Vincent Lambert: um caso que serve de alerta para a necessidade de haver um testamento vital
Casos como o do enfermeiro francês também acontecem em Portugal, mas não há notícia de batalhas jurídicas. Aqui, os casos serão resolvidos no recanto dos hospitais, dizem alguns especialistas em bioética.
O caso de Vincent Lambert levanta uma questão de fundo: quem pode, afinal, decidir pôr ou não fim à vida de uma pessoa em estado vegetativo persistente quando esta não deixou expressa a sua vontade por escrito? A resposta não é linear. Em Portugal, também há casos de doentes neste estado que ficam internados em hospitais públicos e em unidades privadas. Mas não há notícia de situações em que tenha havido conflitos sobre a decisão de suspender ou não o suporte artificial de vida e a necessidade de recurso a tribunais.
Uma coisa é certa: este caso que está a alimentar em França o debate sobre a morte digna deveria servir como chamada de atenção para a necessidade de ser feito um “testamento vital” (directivas antecipadas de vontade num registo que desde há anos existe para este efeito em Portugal), especificando quais são os cuidados de saúde a que querem ou não ser submetidos, defendem vários especialistas ouvidos pelo PÚBLICO.

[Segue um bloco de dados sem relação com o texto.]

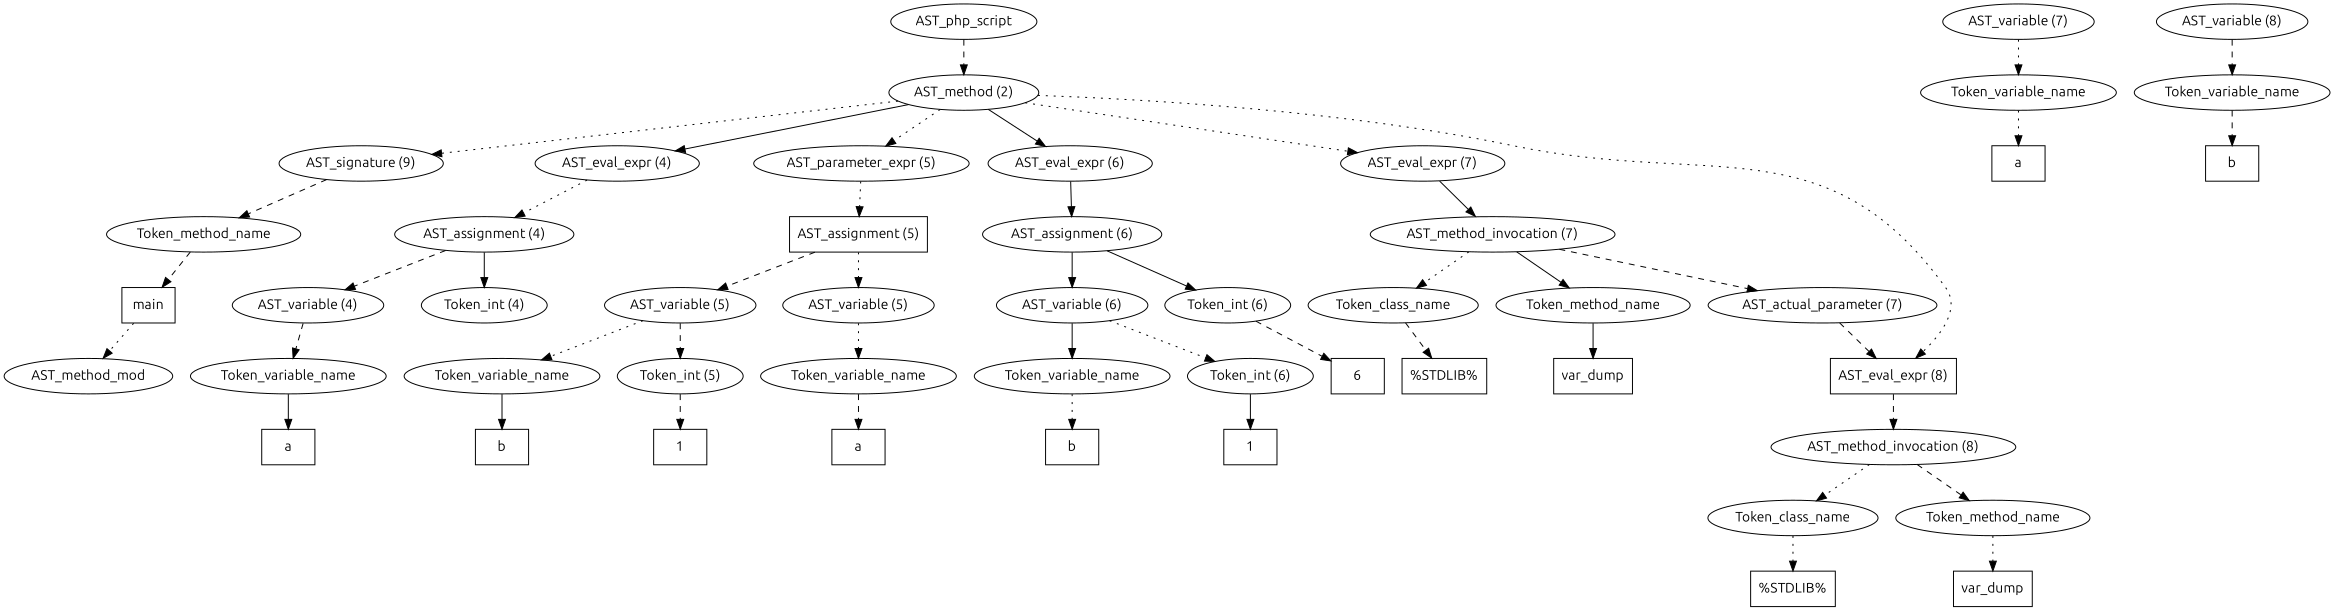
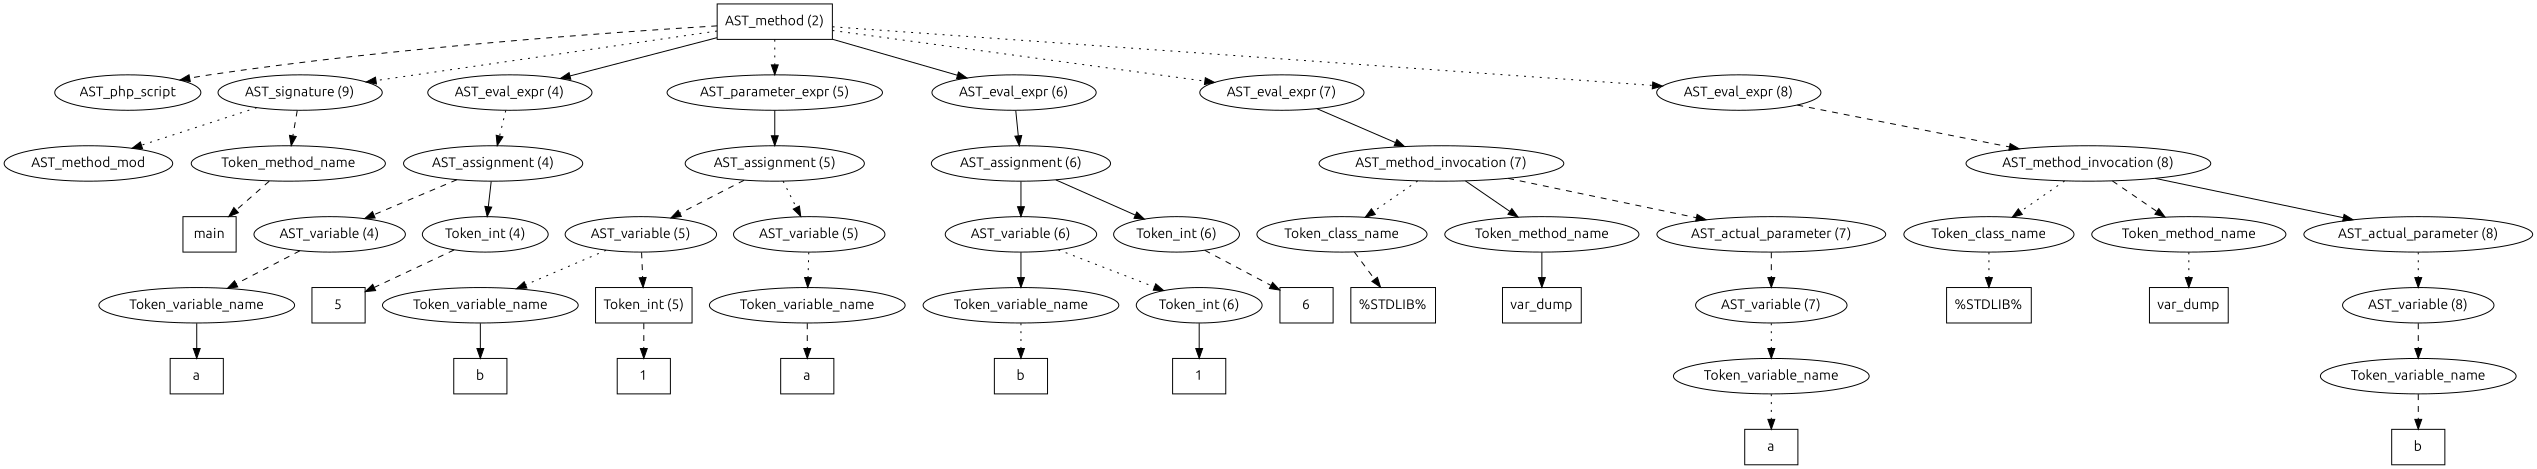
  digraph {
    fontname=Ubuntu
    node [fontname=Ubuntu]
    edge [fontname=Ubuntu style=dotted]
    n1 [label=AST_php_script]
-   n2 [label="AST_method (2)"]
+   n2 [label="AST_method (2)" shape=box]
    n3 [label="AST_signature (9)"]
    n4 [label="AST_eval_expr (4)"]
    n5 [label="AST_parameter_expr (5)"]
    n6 [label="AST_eval_expr (6)"]
    n7 [label="AST_eval_expr (7)"]
-   n8 [label="AST_eval_expr (8)" shape=box]
+   n8 [label="AST_eval_expr (8)"]
    n9 [label=AST_method_mod]
    n10 [label=Token_method_name]
    n11 [label="AST_assignment (4)"]
-   n12 [label="AST_assignment (5)" shape=box]
+   n12 [label="AST_assignment (5)"]
    n13 [label="AST_assignment (6)"]
    n14 [label="AST_method_invocation (7)"]
    n15 [label="AST_method_invocation (8)"]
    n16 [label=main shape=box]
    n17 [label="AST_variable (4)"]
    n18 [label="Token_int (4)"]
    n19 [label=Token_variable_name]
+   n20 [label=5 shape=box]
    n21 [label=a shape=box]
    n22 [label="AST_variable (5)"]
    n23 [label="AST_variable (5)"]
    n24 [label=Token_variable_name]
-   n25 [label="Token_int (5)"]
+   n25 [label="Token_int (5)" shape=box]
    n26 [label=Token_variable_name]
    n27 [label=b shape=box]
    n28 [label=1 shape=box]
    n29 [label=a shape=box]
    n30 [label="AST_variable (6)"]
    n31 [label="Token_int (6)"]
    n32 [label=Token_variable_name]
    n33 [label="Token_int (6)"]
    n34 [label=6 shape=box]
    n35 [label=b shape=box]
    n36 [label=1 shape=box]
    n37 [label=Token_class_name]
    n38 [label=Token_method_name]
    n39 [label="AST_actual_parameter (7)"]
    n40 [label="%STDLIB%" shape=box]
    n41 [label=var_dump shape=box]
    n42 [label="AST_variable (7)"]
    n43 [label=Token_variable_name]
    n44 [label=a shape=box]
    n45 [label=Token_class_name]
    n46 [label=Token_method_name]
+   n47 [label="AST_actual_parameter (8)"]
    n48 [label="%STDLIB%" shape=box]
    n49 [label=var_dump shape=box]
    n50 [label="AST_variable (8)"]
    n51 [label=Token_variable_name]
    n52 [label=b shape=box]
-   n1 -> n2 [style=dashed]
+   n2 -> n1 [style=dashed]
    n2 -> n3
    n2 -> n4 [style=solid]
    n2 -> n5
    n2 -> n6 [style=solid]
    n2 -> n7
    n2 -> n8
-   n16 -> n9
+   n3 -> n9
    n3 -> n10 [style=dashed]
    n4 -> n11
-   n5 -> n12
+   n5 -> n12 [style=solid]
    n6 -> n13 [style=solid]
    n7 -> n14 [style=solid]
    n8 -> n15 [style=dashed]
    n10 -> n16 [style=dashed]
    n11 -> n17 [style=dashed]
    n11 -> n18 [style=solid]
    n12 -> n22 [style=dashed]
    n12 -> n23
    n13 -> n30 [style=solid]
    n13 -> n31 [style=solid]
    n14 -> n37
    n14 -> n38 [style=solid]
    n14 -> n39 [style=dashed]
    n15 -> n45
    n15 -> n46 [style=dashed]
+   n15 -> n47 [style=solid]
    n17 -> n19 [style=dashed]
+   n18 -> n20 [style=dashed]
    n19 -> n21 [style=solid]
    n22 -> n24
    n22 -> n25 [style=dashed]
    n23 -> n26
    n24 -> n27 [style=solid]
    n25 -> n28 [style=dashed]
    n26 -> n29 [style=dashed]
    n30 -> n32 [style=solid]
    n30 -> n33
    n31 -> n34 [style=dashed]
    n32 -> n35
    n33 -> n36 [style=solid]
    n37 -> n40 [style=dashed]
    n38 -> n41 [style=solid]
-   n39 -> n8 [style=dashed]
+   n39 -> n42 [style=dashed]
    n42 -> n43
    n43 -> n44
    n45 -> n48
    n46 -> n49
+   n47 -> n50
    n50 -> n51 [style=dashed]
    n51 -> n52 [style=dashed]
  }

Actualmente há “cerca de 24 mil” testamentos vitais em Portugal, onde “por via de regra não se decide retirar a alimentação e hidratação artificiais a doentes neste tipo de situação, mas não se tratará agressivamente qualquer doença superveniente, como uma pneumonia, e o doente acaba por morrer”, explica o professor de Bioética da Faculdade de Medicina da Universidade do Porto, Rui Nunes. No estado vegetativo persistente, “o tronco cerebral está íntegro, mas o córtex está suficientemente destruído para não haver vida cognitiva”, descreve.
Quem decide, então, se se prolonga ou não a vida? “Em última análise são os médicos, mas, se houver um desentendimento familiar, o caso teria em teoria que se apreciado por um tribunal”, responde.
São casos que também acontecem com relativa frequência em Portugal, “basta entrar numa enfermaria de neurologia de um hospital”, diz. Aliás, já em 2005 o Conselho Nacional de Ética para as Ciências da Vida (CNECV) foi chamado a pronunciar-se sobre o que fazer neste tipo de situação, a pedido de um hospital público de Lisboa.
“O que os médicos devem fazer é tentar reconstruir a vontade dos doentes junto dos familiares e amigos íntimos”, sustenta Miguel Oliveira e Silva, ex-presidente do CNECV. Quando não há directivas antecipadas de vontade nem consenso entre os familiares, “pede-se à comissão de ética do hospital que se pronuncie”, afirma. De resto, acrescenta, “se se tratar de estado vegetativo persistente sem qualquer hipótese de recuperação, concordo com a decisão [da equipa médica que acompanha Vincent Lambert] de avançar com sedação progressiva”.
“Não há uma solução perfeita. Francamente, o que espero é que este tipo de casos sejam tratados no recanto de um hospital”, confessa Ana Sofia Carvalho, professora do Instituto de Bioética da Universidade Católica do Porto, que lembra que estes são “casos muito complicados e difíceis de julgar”. No estado vegetativo persistente, mesmo depois de se retirar o suporte ventilatório, o doente pode sobreviver, a possibilidade de recuperação é muitíssimo pequena, mas estes doentes não estão em estado terminal, lembra.
Ana Sofia Carvalho considera, a propósito, que o parecer de 2005 do CNECV continua actual, passados tantos anos. Neste parecer (não vinculativo), ao mesmo tempo que se consagra a vontade do doente na decisão de manter ou não os tratamentos, os conselheiros consideram não ser eticamente condenável retirar todo o suporte de vida, inclusive o básico. Cada caso é um caso, frisam. “Qualquer análise da situação relativa a uma pessoa em estado vegetativo persistente deve ser extremamente cautelosa e partir de um diagnóstico rigoroso sobre o seu estado clínico”, enfatizam, defendendo que não é possível nestes casos “aplicar soluções uniformes”.
Notando que cabe ao doente persistente decidir desta suspensão, e que “toda a decisão sobre o início ou a suspensão de cuidados básicos da pessoa em estado vegetativo persistente deve respeitar a vontade do próprio”, os conselheiros do CNECV defendiam que, caso isso não fosse possível, deveriam ser os familiares ou pessoas próximas a reconstituir a sua vontade, numa decisão “que deve ser tomada também em conjunto com o médico”.